§ **Your goal**: Filter the records below and copy every line containing the word "Brest".
(Supplied information begins)
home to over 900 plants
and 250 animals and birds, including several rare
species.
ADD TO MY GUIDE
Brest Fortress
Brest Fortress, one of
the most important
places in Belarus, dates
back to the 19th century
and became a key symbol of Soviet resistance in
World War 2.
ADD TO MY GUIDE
(Supplied information ends)
(Supplied information begins)
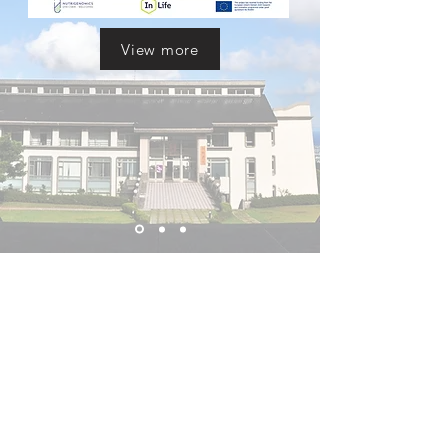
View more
(Supplied information ends)
§ **Result for this exercise**:
Brest Fortress
Brest Fortress, one of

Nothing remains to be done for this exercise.